Rubio Joins Capito and Colleagues on Amicus Brief to Halt Biden WOTUS Overreach

Press Release

Date: April 19, 2022
Location: Washington, DC

U.S. Senator Marco Rubio (R-FL), Shelley Moore Capito (R-WV), and 45 Senate colleagues filed an amicus brief in the case of Sackett v. Environmental Protection Agency, calling for the U.S. Supreme Court to examine how much authority the federal government has over states and private citizens to regulate "waters of the United States" under the Clean Water Act (CWA). The amicus brief is led in the U.S. House of Representatives by Congressman Sam Graves (R-MO).

"Congress made clear its intent in legislative text, structure, and history to establish a limited federal regulatory presence in cooperation with the States.
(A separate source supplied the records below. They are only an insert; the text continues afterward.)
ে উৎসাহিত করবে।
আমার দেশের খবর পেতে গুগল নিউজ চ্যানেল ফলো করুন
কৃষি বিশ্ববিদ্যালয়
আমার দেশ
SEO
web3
In the CWA, Congress selected language that, from practically the Founding, was understood both to exercise limited jurisdiction and to preserve the States' traditional role as the principal regulators of local waters and lands," the senators wrote "But this intent has now been turned on its head. Through the "significant nexus' test, the EPA and Corps can instead use any ecological connection between land and nearby water as a pretext for intrusive central planning. This case presents an opportunity for the Court to finally put the genie back in the bottle and endorse the functionally equivalent test proposed by Justice Scalia. Only then will Congress's dual purposes of cooperative federalism and environmental protection in the CWA be fully vindicated."
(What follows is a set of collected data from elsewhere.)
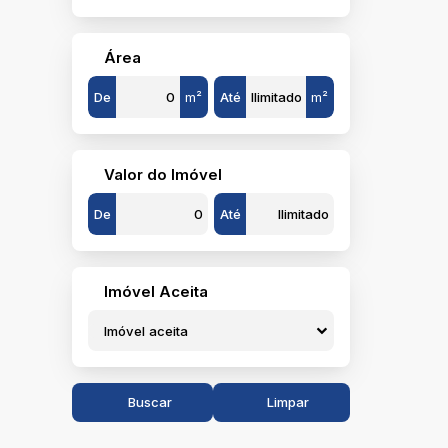
Viamão (3)
Área
Elsa (1)
São Lucas (2)
De
m²
Até
m²
Itaquitinga (1)
Centro (1)
Valor do Imóvel
Alegrete (1)
De
Até
Centro (1)
Caxias do Sul (1)
São Caetano (1)
Imóvel Aceita
Gravataí (1)
Imóvel aceita
Parque Ipiranga (1)
Osório (1)
Buscar
Limpar
Laranjeiras (1)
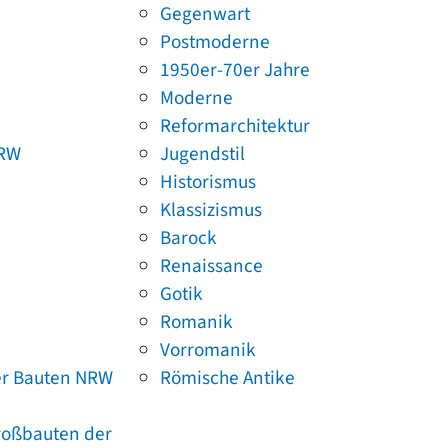
Gegenwart
Postmoderne
1950er-70er Jahre
Moderne
Reformarchitektur
NRW
Jugendstil
Historismus
Klassizismus
Barock
Renaissance
Gotik
Romanik
Vorromanik
er Bauten NRW
Römische Antike
Großbauten der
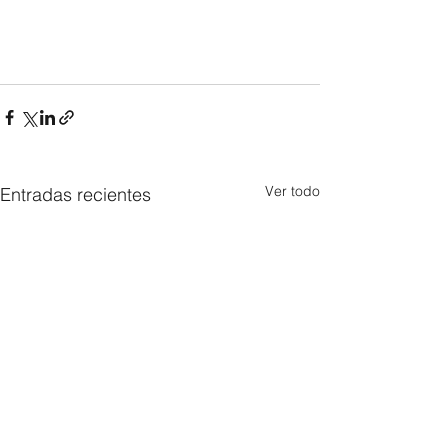
Ver todo
Entradas recientes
"Like the members of Congress that enacted the CWA, [we] support policies that protect the environment while also ensuring that States retain their traditional role as the primary regulators of land and water resources, and that farmers, manufacturers, small business owners, and property owners like the Petitioners in this case can develop and use their land free of over-burdensome, job-killing federal regulations," the senators continued. "These entities need certainty about the scope of "waters of the United States' under the Clean Water Act, and the Court's endorsement of the Scalia test would provide that long-needed certainty."